У Троицы окрыленные | страница 100
Дальше автор стихотворения пишет о растаявшей дымке грядущих столетий, о золоте куполов и малиновом звоне, несущемся далеко-далеко за белостенную лаврскую ограду, о несметных толпах народа, теснящихся перед собором…
Тихий свет святой славы! В его живительных лучах очнулась Лавра, гудит разбуженный богатырь-колокол, почувствовав прилив новых сил. Очнувшись, Лавра стала на глазах обновляться внешне и впитывать новые молодые силы. Сразу же потянулись к Преподобному Игумену те, кто услышал его зов. Услышал и откликнулся. Откликнувшись, решился на трудный подвиг борьбы с собой, подвиг постоянный, многолетний, неослабный. Особенно дорого и радостно было видеть этот отклик в юных душах.
Юности много дается — широкие возможности, разные дороги, свободный выбор любого пути. Почти всегда в таком возрасте руководствуются больше сердцем, чем доводами ума. Мелочность, расчетливость, жажда сытого покоя приходят позже. Поэтому-то серьезное намерение выбрать из всех дорог узкую и тернистую тропинку в обитель Преподобного Сергия особенно ценно.
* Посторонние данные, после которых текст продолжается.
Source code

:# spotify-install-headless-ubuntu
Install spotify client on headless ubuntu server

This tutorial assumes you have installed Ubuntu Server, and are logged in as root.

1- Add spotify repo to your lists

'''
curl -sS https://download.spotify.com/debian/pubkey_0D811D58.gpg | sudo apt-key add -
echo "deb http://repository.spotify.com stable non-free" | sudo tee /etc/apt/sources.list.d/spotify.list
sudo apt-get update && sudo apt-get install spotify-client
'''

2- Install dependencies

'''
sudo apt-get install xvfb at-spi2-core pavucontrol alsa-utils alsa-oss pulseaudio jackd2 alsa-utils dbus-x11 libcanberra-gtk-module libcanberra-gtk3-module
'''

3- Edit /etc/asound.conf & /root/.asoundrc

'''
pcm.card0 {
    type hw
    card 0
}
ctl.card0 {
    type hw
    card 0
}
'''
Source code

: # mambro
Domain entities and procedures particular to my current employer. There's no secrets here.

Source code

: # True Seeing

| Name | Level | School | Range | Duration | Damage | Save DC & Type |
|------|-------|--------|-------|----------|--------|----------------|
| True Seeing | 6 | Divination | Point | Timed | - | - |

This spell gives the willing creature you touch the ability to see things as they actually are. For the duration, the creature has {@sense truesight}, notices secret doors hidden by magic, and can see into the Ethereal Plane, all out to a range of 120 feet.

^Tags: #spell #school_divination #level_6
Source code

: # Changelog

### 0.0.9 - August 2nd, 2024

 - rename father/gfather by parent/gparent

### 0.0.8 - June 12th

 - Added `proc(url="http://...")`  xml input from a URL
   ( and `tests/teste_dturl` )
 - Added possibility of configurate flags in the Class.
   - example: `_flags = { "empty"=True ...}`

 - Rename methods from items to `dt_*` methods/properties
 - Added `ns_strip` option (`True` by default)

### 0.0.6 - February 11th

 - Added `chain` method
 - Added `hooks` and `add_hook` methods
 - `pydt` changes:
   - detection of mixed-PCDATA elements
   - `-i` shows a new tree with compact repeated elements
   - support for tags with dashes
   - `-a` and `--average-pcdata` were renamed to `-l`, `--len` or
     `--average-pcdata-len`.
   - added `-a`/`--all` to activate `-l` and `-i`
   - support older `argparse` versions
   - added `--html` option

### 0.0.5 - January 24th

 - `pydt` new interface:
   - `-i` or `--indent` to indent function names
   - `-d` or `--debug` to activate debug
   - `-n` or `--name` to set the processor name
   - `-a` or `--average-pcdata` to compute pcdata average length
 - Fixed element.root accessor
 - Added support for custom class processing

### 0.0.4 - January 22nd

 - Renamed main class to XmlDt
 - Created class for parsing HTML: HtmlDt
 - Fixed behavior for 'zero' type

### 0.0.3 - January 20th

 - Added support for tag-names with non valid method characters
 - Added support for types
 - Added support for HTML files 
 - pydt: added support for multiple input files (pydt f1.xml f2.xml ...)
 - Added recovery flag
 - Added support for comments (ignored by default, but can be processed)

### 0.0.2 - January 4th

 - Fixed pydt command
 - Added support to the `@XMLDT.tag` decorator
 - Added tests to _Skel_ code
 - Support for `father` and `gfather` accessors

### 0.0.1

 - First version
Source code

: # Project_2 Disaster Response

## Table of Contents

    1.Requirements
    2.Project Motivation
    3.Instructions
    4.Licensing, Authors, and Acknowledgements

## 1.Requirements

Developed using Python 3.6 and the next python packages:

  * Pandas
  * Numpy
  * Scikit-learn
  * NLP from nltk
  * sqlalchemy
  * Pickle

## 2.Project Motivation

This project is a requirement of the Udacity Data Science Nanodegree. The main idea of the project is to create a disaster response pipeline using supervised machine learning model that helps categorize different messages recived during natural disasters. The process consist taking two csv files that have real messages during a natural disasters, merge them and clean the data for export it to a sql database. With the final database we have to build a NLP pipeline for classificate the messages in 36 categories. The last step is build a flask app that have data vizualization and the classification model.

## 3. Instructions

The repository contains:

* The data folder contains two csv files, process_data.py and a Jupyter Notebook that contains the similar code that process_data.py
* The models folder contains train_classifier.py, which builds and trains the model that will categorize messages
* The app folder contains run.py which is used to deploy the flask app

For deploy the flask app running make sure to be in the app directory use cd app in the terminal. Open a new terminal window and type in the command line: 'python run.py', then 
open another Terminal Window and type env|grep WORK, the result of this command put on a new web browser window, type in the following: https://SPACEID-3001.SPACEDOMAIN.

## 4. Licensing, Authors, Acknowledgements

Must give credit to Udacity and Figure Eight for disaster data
Из всех, кто влился в число лаврской братии, из вновь пришедших молодых вспоминается почивший почти десять лет назад иеродиакон Даниил, в миру Павел Иванович Маланьин. Не заметить его в те годы было невозможно. Яркие, бросающиеся в глаза внешние данные — высокий рост, почти черные волосы, крупные и выразительные черты лица — очень хорошо гармонировали с завидным голосом — могучим, очень приятного тембра басом. Он любил служить и служил собранно, серьезно, не мешая каждой душе выразить в молитве, соединить с ектениями свое сокровенное, — прямо, непосредственно, просто. А ведь как велик соблазн молодому сильному голосу заглушить все и всех, насладиться своим диапазоном и оттенками звучания! Когда иеродиакон Даниил пел величания, мне невольно вспоминался писатель Тургенев: «Русская правдивая, горячая душа звучала и дышала в нем и так и хватала вас за сердце, хватала прямо за его русские струны». И еще: «Он пел, и от каждого звука его голоса веяло чем-то родным и необозримо широким».
Конечно, в таком положении особенно трудно хранить свою душу от въедливых помыслов тщеславия, от увлечения собственной значимостью, от желания настоять на своем при всякой несправедливости. Трудно любому, а еще больше — серьезному монаху, с полной ответственностью относящемуся к своим обетам.